Florbela Espança is not necessarily associated with a specific literary movement because her work deals with universal subjects and uses classical forms, but with the emerging twentieth century her peers try to explore new paths. Thus, if José Régio favored a psychological approach to human dichotomies - body and spirit, individuality and gregarious instinct - in Poems of God and the Devil (1925) or in The Forbidden Song (1968), he also joined the "anti-literary" journal Presença

, of which he was a founding member in 1927. This publication brought together Portuguese modernists and translated many French writers, such as Apollinaire and Gide. Manuel de Fonseca (1911-1993) and Antunes da Silva (1921-1997), for their part, were to delve into the vein of neo-realism, ricocheting their pens on the turpitudes and anxieties of the history of their country, which, since the coup d'état of May 28, 1926, had sunk into dictatorship.

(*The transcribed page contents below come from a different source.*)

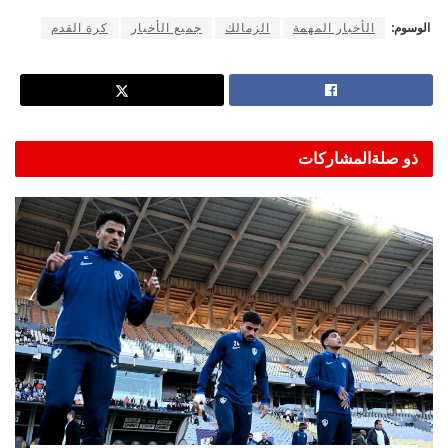
الوسوم:
الأخبار المهمة
الزمالك
جميع الأخبار
كرة القدم
ذو صلة
المشاركات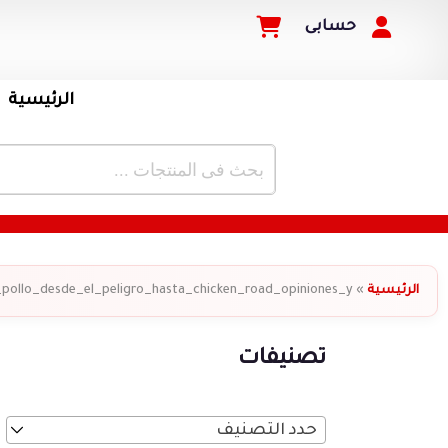
حسابى
الرئيسية
الرئيسية
»
_pollo_desde_el_peligro_hasta_chicken_road_opiniones_y
تصنيفات
حدد التصنيف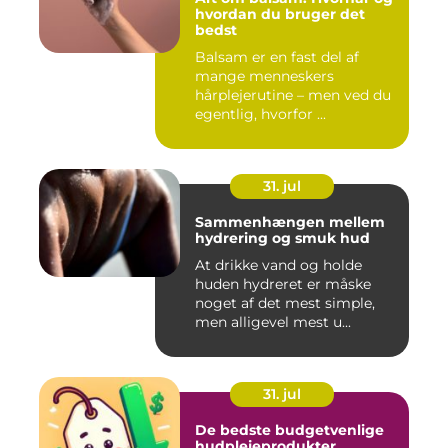
hvordan du bruger det
bedst
Balsam er en fast del af
mange menneskers
hårplejerutine – men ved du
egentlig, hvorfor ...
31. jul
Sammenhængen mellem
hydrering og smuk hud
At drikke vand og holde
huden hydreret er måske
noget af det mest simple,
men alligevel mest u...
31. jul
De bedste budgetvenlige
hudplejeprodukter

It was not until the Carnation Revolution, in 1974, that Portugal was liberated, and the literature of the Alentejo was given a new lease of life, with José Saramago's Levantadode Chão, published at the beginning of the 1980s. The man who would be awarded the Nobel Prize in 1998 was born in 1922 into a very modest family, and in his acceptance speech he paid tribute to his illiterate grandparents, with whom he had spent part of his youth. It is therefore from a life that he knows well, that of a rural village, that he will draw inspiration for his first successful work, the first also in which he will innovate by doing without a too rigid punctuation and by mixing skilfully direct and indirect speech, initiating the language that will be from now on his trademark. Relevé de terre (Survey of the Land

) recalls three generations of the same family of peasant farmers confronted with the Church and the control of landowners, from the beginning of the 20th century until the Carnation Revolution. This book, very realistic, is essential for those who want to understand the Alentejo from the inside. Almeida Faria, born in 1943 in Montemor-o-Novo, was also inspired by the life of an Alentejo family during the dictatorship in his Lusitanian Tetralogy, although this is only a small part of the work of a writer who also became a translator and, above all, who disrupted the stylistic codes on several occasions. In 2016, the editorial writer of the newspaper Expresso, Henrique Raposo, published Alentejo Prometido on the same theme, a work that caused controversy, with some seeing it as a crude caricature of the peasant world, while others welcomed the denunciation of the high suicide rate in this region of Portugal. Whatever the case, literature flourishes and blossoms in these arid lands, as evidenced by the richness of the ASSESTA (Associação de Escritores do Alentejo) website, which references new talent and has, moreover, created the Joaquim Mestre Prize, named after a librarian from Beja who had a decisive influence on local cultural life and who also made a name for himself by the quality of his prose, which was crowned with the Manuel da Fonseca Prize for Breviário das Almas, which was published in 2009. Also worthy of mention is José Luís Peixoto, born in Galveias Ponte del Sor in September 1974, who won the prestigious Saramago Prize for his first novel, published when he was only 26 years old. This title - available in French from Grasset under the title Sans un regard - tells the story of a shepherd, José, haunted by the idea that his wife is unfaithful to him. The second part propels readers thirty years later, when his descendants face an equally uncertain fate. The vigor of his writing and the strength of his themes were confirmed in the novels that followed, notably in A House in the Darkness, which features a writer living in seclusion with his mother and falling in love with the paper heroine of the story he is writing, or in Livro, which focuses on Portuguese immigration to France during the Salazar dictatorship.